Il a également fait valoir que l’argument de la Commission selon lequel les messages textuels échangés dans le cadre d’une transaction de plusieurs milliards d’euros étaient réputés « ne pas contenir d’informations importantes ou d’informations impliquant un suivi dont la conservation doit être assurée » est manifestement absurde. Le Tribunal a en outre noté que le New York Times avait fourni des « preuves pertinentes et cohérentes » confirmant l’existence des SMS, y compris les propres déclarations de Bourla sur leur rôle dans les négociations sur les vaccins. En effet, le manque de clarté de la Commission sur la question de savoir si les messages ont été supprimés a également été critiqué. Notamment, après des années d’ambiguïté, même sur l’existence de , les avocats de la Commission n’ont reconnu l’existence des messages qu’en novembre dernier.
Dans une décision importante, la Cour a ordonné à la Commission de payer les frais de justice du New York Times, soulignant ainsi la gravité du manquement de l’exécutif à ses obligations de transparence. La Commission doit maintenant décider si elle fait appel de l’arrêt ou si elle s’y conforme en fournissant les messages, sous peine de devoir répondre à d’autres questions sur leur prétendue « suppression ».
Quelle que soit la ligne de conduite adoptée par la Commission, et quelle que soit l’issue de l’affaire au tribunal, cet arrêt porte un coup indéniable à la position de Mme von der Leyen dans le tribunal de l’opinion publique – où le « Pfizergate » en est venu à incarner le manque flagrant de responsabilité et de transparence de la plus haute de l’UE, ainsi que le caractère profondément opaque et antidémocratique de l’Union en général. L’arrêt est d’autant plus frappant qu’il émane de la Cour de justice des Communautés européennes, une institution traditionnellement considérée comme résolument pro-UE et généralement réticente à rendre des arrêts susceptibles de saper l’autorité des organes supranationaux de l’Union. Dans le cas présent, cependant, les violations commises par la Commission semblent avoir été tout simplement trop flagrantes pour être négligées.

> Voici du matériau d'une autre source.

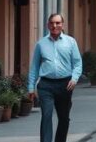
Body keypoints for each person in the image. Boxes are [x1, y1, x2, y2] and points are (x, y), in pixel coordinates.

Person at [27, 13, 82, 142]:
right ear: (48, 25)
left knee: (64, 118)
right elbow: (34, 67)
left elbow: (77, 63)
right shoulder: (41, 44)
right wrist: (30, 87)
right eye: (52, 23)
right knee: (46, 115)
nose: (54, 26)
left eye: (57, 23)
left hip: (65, 85)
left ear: (62, 25)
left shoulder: (70, 42)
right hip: (46, 85)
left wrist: (74, 79)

Cette décision intervient également dans un contexte de critiques croissantes, même de la part de dirigeants et de fonctionnaires de l’UE, à l’encontre du comportement centralisateur et autoritaire de Mme von der Leyen. Ces dernières années, la Commission a élargi la portée de son action exécutive dans pratiquement tous les domaines, y compris ceux qui étaient auparavant la chasse gardée des États membres de l’UE et sur lesquels la Commission n’a aucune compétence formelle – de la politique fiscale et monétaire à la santé publique, de la politique étrangère à la défense et aux questions de sécurité. Sous la direction de Mme von der Leyen, ces pouvoirs ont été étendus à un degré sans précédent, ce qui a conduit à une compréhension du pouvoir exécutif proche de celle d’un président américain, comme l’a écrit Politico, et a valu à Mme von der Leyen le surnom de « Reine Ursula » à Bruxelles.
La pression exercée sur Mme von der Leyen ne s’arrête pas à cette décision. Le parquet européen, chargé d’enquêter sur les délits financiers graves commis au détriment des intérêts financiers de l’UE, a confirmé qu’il enquêtait sur la gestion des marchés publics de vaccins par la Commission.